Significance Testing Results
- Reported t-values and corresponding p-values help determine statistical significance; if p < 0.05, reject null hypothesis indicating effective treatment impact on children's executive functions .
Non-parametric Analysis Considerations
Conducting Non-parametric Tests
- If data does not meet parametric criteria:
- Use Wilcoxon W test via SPSS by selecting appropriate variables.
- Ensure descriptive statistics options are set correctly before running analyses .
Final Interpretation of Results
- Analyze ranges based on internal formulae used by non-parametric tests versus means used in parametric tests.
Understanding Effect Sizes in Statistical Analysis
The Importance of Effect Sizes
- The difference statistic alone does not confirm that observed changes are due to treatment; other variables (e.g., age) may influence results.
- When comparing two samples, ensure the variable being compared is the one responsible for any differences.

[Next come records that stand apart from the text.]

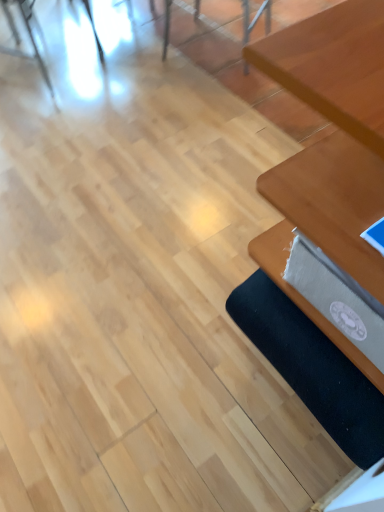
You are a GUI agent. You are given a task and a screenshot of the screen. Output one action in this format:
    pyautogui.click(x=<x>, y=<y>)
    Task: Click on the blank space above black fabric yoga mat at lower right (from a real-world perspective)
    The width and height of the screenshot is (384, 512).
    Given the screenshot: What is the action you would take?
    pyautogui.click(x=311, y=346)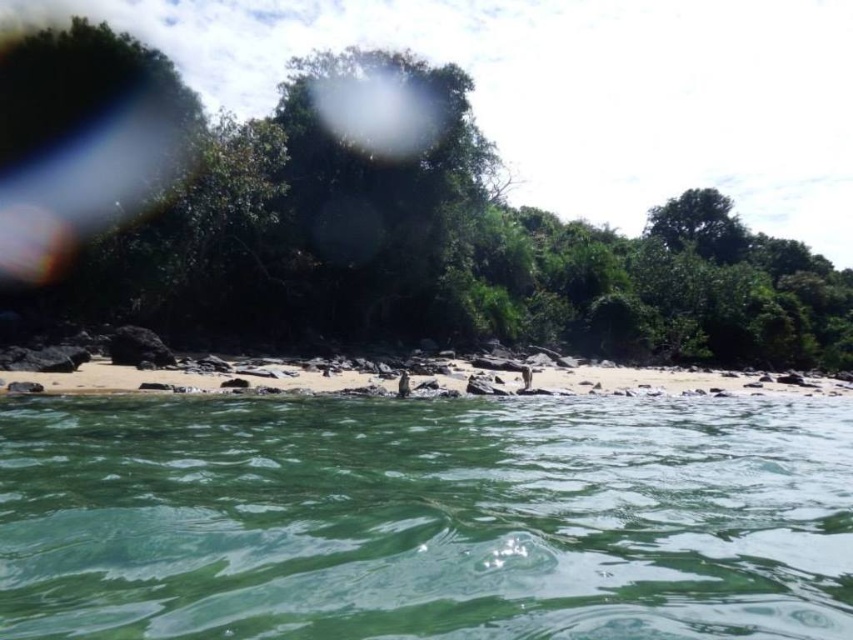
Question: Can you confirm if green leafy tree at center is positioned above white sand beach at center?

Effect sizes help clarify this relationship.
- Journals require effect size calculations in submissions; they validate that reported differences stem from the independent variable or treatment.
Calculating Effect Sizes with SPSS
- In recent SPSS versions, effect sizes can be calculated directly within the analysis path, providing immediate results in data output tables.
- Cohen's d is used for t-tests while Hedge's g applies to Wilcoxon tests. A moderate effect size indicates a meaningful impact of treatment between measurements.
Reporting Results According to APA Standards
- After analysis, report means and standard deviations for dependent variables. Include t-values, degrees of freedom, p-values, and effect sizes in your findings.
- Present results either as a table or within text; tables are preferred for multiple dependent variables while fewer comparisons can be integrated into paragraphs.
Example Reporting Format
- An example format includes stating significant differences found in verbal fluency scores with specific mean values and statistical significance indicators (e.g., t-value and p-value).
- Ensure clarity by including all relevant statistics such as means, standard deviations, t-values, p-values, and effect sizes without omitting leading zeros where necessary.
Non-parametric Analysis Reporting
Analysis of Descriptive Statistics and Frequencies
Overview of Statistical Analysis
- The analysis focuses on descriptive statistics and frequencies for study variables, specifically pre and post fluidity rings and interference.
- Frequency tables are omitted in this instance; instead, central tendency (median) and dispersion (range) are selected for reporting.
- It is recommended to present results in a table format when dealing with multiple pairs of repeated measures.
Reporting Results
- A significant finding was reported: verbal fluency showed statistically significant differences between pretest (median = 6, range = 10) and posttest scores (median = 11, range = 10), with Z = -5.26 and p < 0.001.
- When presenting results, both paragraph form and tables should include median, range values, Z value, p value, and effect size (gd h).
Formatting Guidelines
- In statistical reporting, omit the zero before the decimal point for p values less than one; however, effect sizes can exceed one.
- For bilateral significance values or p < 0.001 from SPSS output, use "<" followed by "0.001" in tables as probabilities cannot equal zero.
Chi-Square Analysis for Categorical Variables
Introduction to Chi-Square Test
- The chi-square test is introduced as a method for analyzing categorical variables with independent measures.